- Born: Alfonso Vilas Zarauza 1973 (age 52–53) Santiago de Compostela
- Years active: 1994—present

= Alfonso Zarauza =

Spanish film director and screenwriter (born 1973)

Alfonso Vilas Zarauza is a film director and screenwriter from Spain. Born in 1973 in Santiago de Compostela, he studied film at HIA in La Coruna.

He is an author of several shorts such as Hai que foderse (1994), ¡Aproba! (1995), A danza de Katiuska (1998), Sebastian (2001), and Touro (2002).

In 2008, he was awarded at the Viña del Mar International Film Festival. In 2009, he directed the TV series O Nordés.

His feature films include Spleen (La noche que dejó de llover, 2008) and Aces (2014). Aces was critically acclaimed.

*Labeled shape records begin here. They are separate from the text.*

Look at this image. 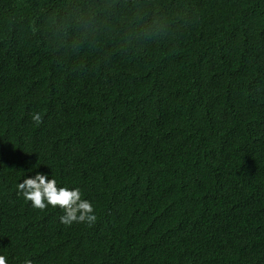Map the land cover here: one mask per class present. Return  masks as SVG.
Wrapping results in <instances>:
<instances>
[{
    "label": "trees",
    "instance_id": "1",
    "mask_svg": "<svg viewBox=\"0 0 264 264\" xmlns=\"http://www.w3.org/2000/svg\"><path fill=\"white\" fill-rule=\"evenodd\" d=\"M35 163L96 221L19 195ZM0 254L264 264V0H0Z\"/></svg>",
    "mask_w": 264,
    "mask_h": 264
},
{
    "label": "clouds",
    "instance_id": "2",
    "mask_svg": "<svg viewBox=\"0 0 264 264\" xmlns=\"http://www.w3.org/2000/svg\"><path fill=\"white\" fill-rule=\"evenodd\" d=\"M32 119L36 122L41 120V115L35 113ZM24 178L16 185L17 192L31 206L36 209H45L48 206L57 207L63 210L59 217L64 225L73 223L92 224L96 221V214L93 203L82 197L79 187L61 186L51 172L40 170L37 163L31 165ZM0 264H9L7 256L0 254ZM24 264H33L27 258Z\"/></svg>",
    "mask_w": 264,
    "mask_h": 264
}]
</instances>
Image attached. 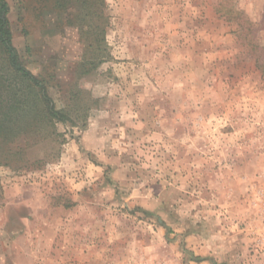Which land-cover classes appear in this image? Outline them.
I'll return each instance as SVG.
<instances>
[{
	"label": "rangeland",
	"instance_id": "1",
	"mask_svg": "<svg viewBox=\"0 0 264 264\" xmlns=\"http://www.w3.org/2000/svg\"><path fill=\"white\" fill-rule=\"evenodd\" d=\"M5 1L0 264H264V0Z\"/></svg>",
	"mask_w": 264,
	"mask_h": 264
},
{
	"label": "trees",
	"instance_id": "2",
	"mask_svg": "<svg viewBox=\"0 0 264 264\" xmlns=\"http://www.w3.org/2000/svg\"><path fill=\"white\" fill-rule=\"evenodd\" d=\"M9 12L8 4L5 0H0V43L4 51L8 54L9 66L13 74L27 85L31 92H36V101L38 114L36 117L40 124L52 128L56 121H65L68 119L63 111H57L48 94L46 83L35 77L21 63L18 53L12 43V33L10 31L9 20L7 18ZM39 103V105H38ZM14 144V142H12ZM13 150V149H12Z\"/></svg>",
	"mask_w": 264,
	"mask_h": 264
}]
</instances>
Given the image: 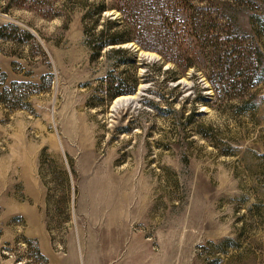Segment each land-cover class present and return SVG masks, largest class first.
<instances>
[{"label": "rangeland", "instance_id": "1", "mask_svg": "<svg viewBox=\"0 0 264 264\" xmlns=\"http://www.w3.org/2000/svg\"><path fill=\"white\" fill-rule=\"evenodd\" d=\"M98 2L0 0V264H264V0Z\"/></svg>", "mask_w": 264, "mask_h": 264}, {"label": "trees", "instance_id": "2", "mask_svg": "<svg viewBox=\"0 0 264 264\" xmlns=\"http://www.w3.org/2000/svg\"><path fill=\"white\" fill-rule=\"evenodd\" d=\"M21 6H29L36 9H42L46 12L52 7L53 3L57 0H15ZM112 4L108 2V0H99L98 3L94 5V10L91 11L89 15H98L101 17L103 13L109 9H117L123 10V4H125L126 0H111ZM47 8V9H46ZM108 30L102 31L100 36H96L95 42L91 43V48L93 50L91 61L94 63L102 56L103 50L110 45H119L125 43L126 40L123 38L121 33L116 32L113 34H108ZM88 33V29H87ZM90 33V31H89ZM29 38H33V35L25 30H22L20 27L14 24H6L0 25V39L3 40H11V41H20L26 42ZM113 53L121 54L126 57L125 59H119L114 63V69L102 78L99 82L97 91L100 95L97 97L108 98L109 100H113L122 95L134 94L138 90V86L140 83L139 77V67L136 63L135 55L132 52L126 49H113L111 50ZM122 64H128L126 69L120 71L118 74L120 67ZM129 68L131 70L129 71ZM6 76V74H4ZM28 85L26 83H18L15 82L13 84V88L18 86ZM41 174L43 179H45V184L48 186L46 181V177L44 175L43 169L41 168ZM59 176L56 174V178L60 179L64 183V189L68 191H72L71 187V179L69 173L66 170H62L58 172ZM50 229V228H49ZM37 254L43 260L44 264H49L48 259L44 256L39 249H37Z\"/></svg>", "mask_w": 264, "mask_h": 264}, {"label": "crops", "instance_id": "3", "mask_svg": "<svg viewBox=\"0 0 264 264\" xmlns=\"http://www.w3.org/2000/svg\"><path fill=\"white\" fill-rule=\"evenodd\" d=\"M72 263H74L73 261H71Z\"/></svg>", "mask_w": 264, "mask_h": 264}]
</instances>
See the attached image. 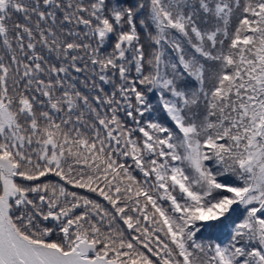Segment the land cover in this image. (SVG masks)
Segmentation results:
<instances>
[{
    "label": "snow or ice",
    "instance_id": "snow-or-ice-1",
    "mask_svg": "<svg viewBox=\"0 0 264 264\" xmlns=\"http://www.w3.org/2000/svg\"><path fill=\"white\" fill-rule=\"evenodd\" d=\"M0 264H264V0H0Z\"/></svg>",
    "mask_w": 264,
    "mask_h": 264
}]
</instances>
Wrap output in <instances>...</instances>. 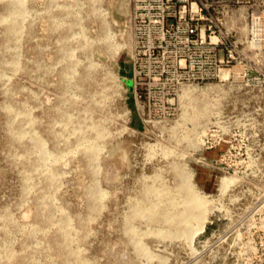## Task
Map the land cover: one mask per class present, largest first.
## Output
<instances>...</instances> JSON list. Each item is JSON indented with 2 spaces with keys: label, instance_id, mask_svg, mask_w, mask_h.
Returning <instances> with one entry per match:
<instances>
[{
  "label": "rangeland",
  "instance_id": "rangeland-1",
  "mask_svg": "<svg viewBox=\"0 0 264 264\" xmlns=\"http://www.w3.org/2000/svg\"><path fill=\"white\" fill-rule=\"evenodd\" d=\"M208 2L218 77L148 116L131 0H0V264H244L264 226V5Z\"/></svg>",
  "mask_w": 264,
  "mask_h": 264
},
{
  "label": "built area",
  "instance_id": "built-area-1",
  "mask_svg": "<svg viewBox=\"0 0 264 264\" xmlns=\"http://www.w3.org/2000/svg\"><path fill=\"white\" fill-rule=\"evenodd\" d=\"M228 11L264 0H220ZM208 0H131L128 19L132 46L134 95L152 116V102L165 113L186 85H201L219 75L218 16ZM154 103V104H155ZM244 264H264V226L255 229Z\"/></svg>",
  "mask_w": 264,
  "mask_h": 264
}]
</instances>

Zarauza's next film, a comedy Encallados, was shot on 16mm black and white film. The movie was released in 2013 and was awarded as the Best Film at the 2d Premios Mestre Mateo.

In 2019, he produced Jaione Camborda's Arima.

In 2020, he released Ons, a complex and intimate drama, placed in a unique geographical setting. The movie was produced by Galician firm Maruxiña Film Company and Portuguese outfit Bando à Parte. Ons was screened at the 17th Seville European Film Festival.